You made me feel alive again

Did. Did, not do. I don't love you. Not anymore. I refuse to let myself yearn after you now that you're gone.

I wish we'd never met

I let my warmest blanket and a cup of tea replace your body heat I was so used to having next to me. It failed. Nothing could come close. And a blanket couldn't hold me the way you did, or talk, and no matter how much I wanted it to, my tea wouldn't smile back at me.

I'm freezing

It was unbelievably hard to function without you there. Everything was so different. I felt like something was lost and I could never find it. I refused to let myself believe it was you that I was missing so badly. I thought the best way to get over this was to try and forget everything. I tried so hard, but little prices of you still plagued my thoughts.

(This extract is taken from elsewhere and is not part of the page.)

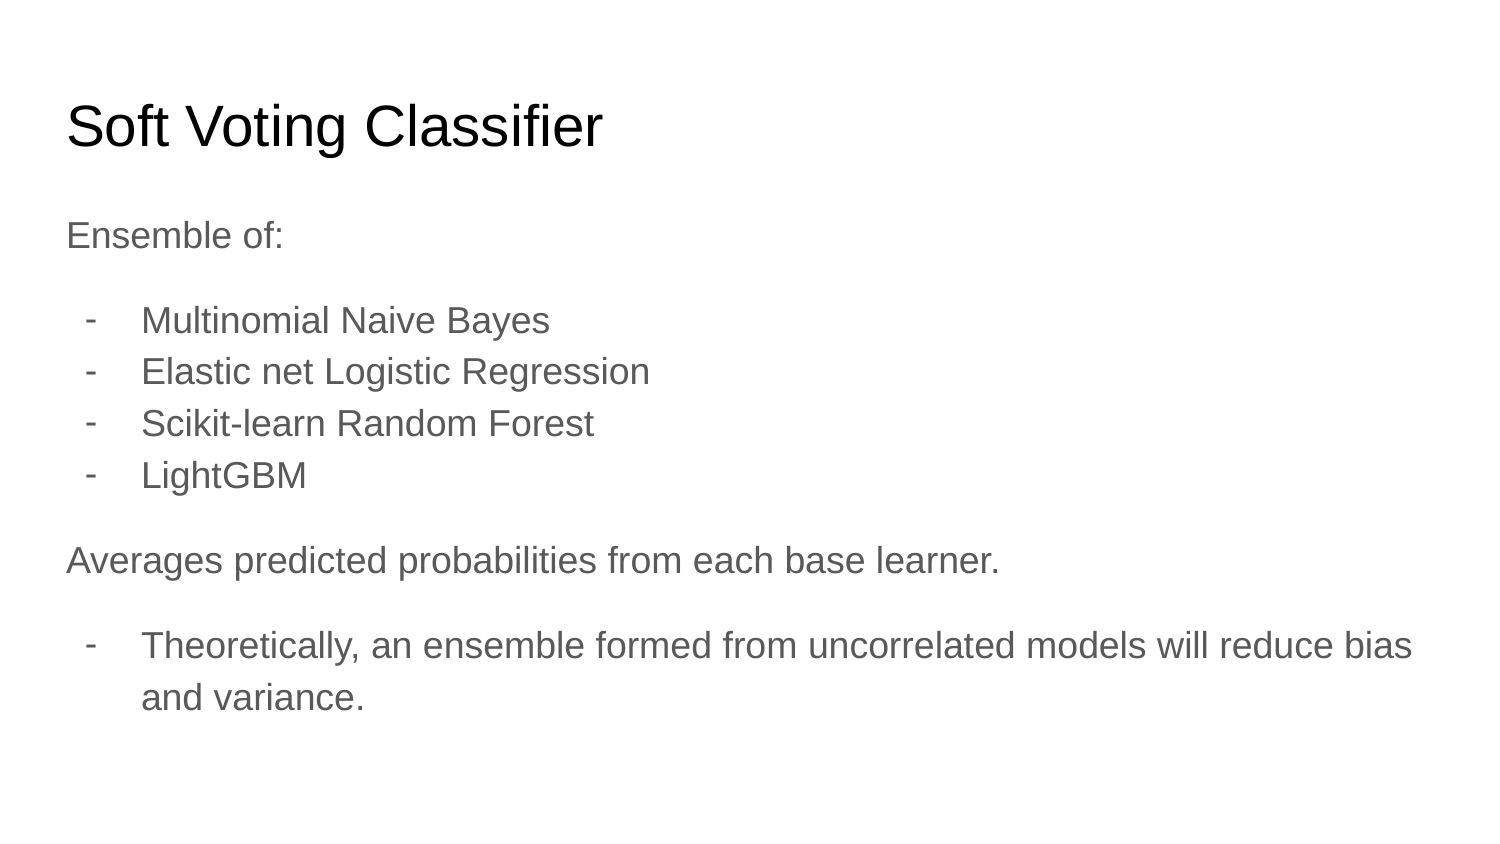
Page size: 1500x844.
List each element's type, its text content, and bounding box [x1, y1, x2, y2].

title Soft Voting Classifier [51, 72, 1449, 167]
list Ensemble of: Multinomial Naive Bayes Elastic net Logistic Regression Scikit-learn Random Forest LightGBM Averages predicted probabilities from each base learner. Theoretically, an ensemble formed from uncorrelated models will reduce bias and variance. [51, 189, 1449, 750]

pining at the door you left through

I knew it was stupid and useless and I hated myself for it. Every time I looked at my door, I'd think of the look on your face every time you walk through it and wish I could see you come back through it again. I knew it wouldn't happen. You made that very clear.

God it hurt so bad

I don't know how I was able to manage. I missed you so dearly. And the you showed up at my door, soaking wet, and frankly you looked quite pitiful. Your hair stuck to your face, that smile I loved so much wiped off and replaced with a- is that a frown? How very out of character. You brought up all the things I'd balled up into the back of my mind in the last few weeks. But, the way you looked at me.

You're making eyes

How could I resist?

I'm breaking.

It was almost as if you knew how badly I wanted to see you again. How much I wanted to embrace one last time. Maybe you felt the same.

"just one more night" you ask so tenderly

So, you did. I was sure I was the only one in this who still cared. I guess I was wrong. One of us should have approached this earlier. It would have saved us both a lot of grief.

A softer side I longed so long to see

I could see it in your eyes that you were as pained by this as I was. Even with the rest of your hero facade on, you can't mask your eyes. I don't think you know it, but one could tell your exact emotion just by looking at your eyes. That's another thing I found appealing about you.

We'll work it out tomorrow

For now, I just want to enjoy having you back in my company. Maybe I'll be able to get to sleep tonight, with you there to keep me warm.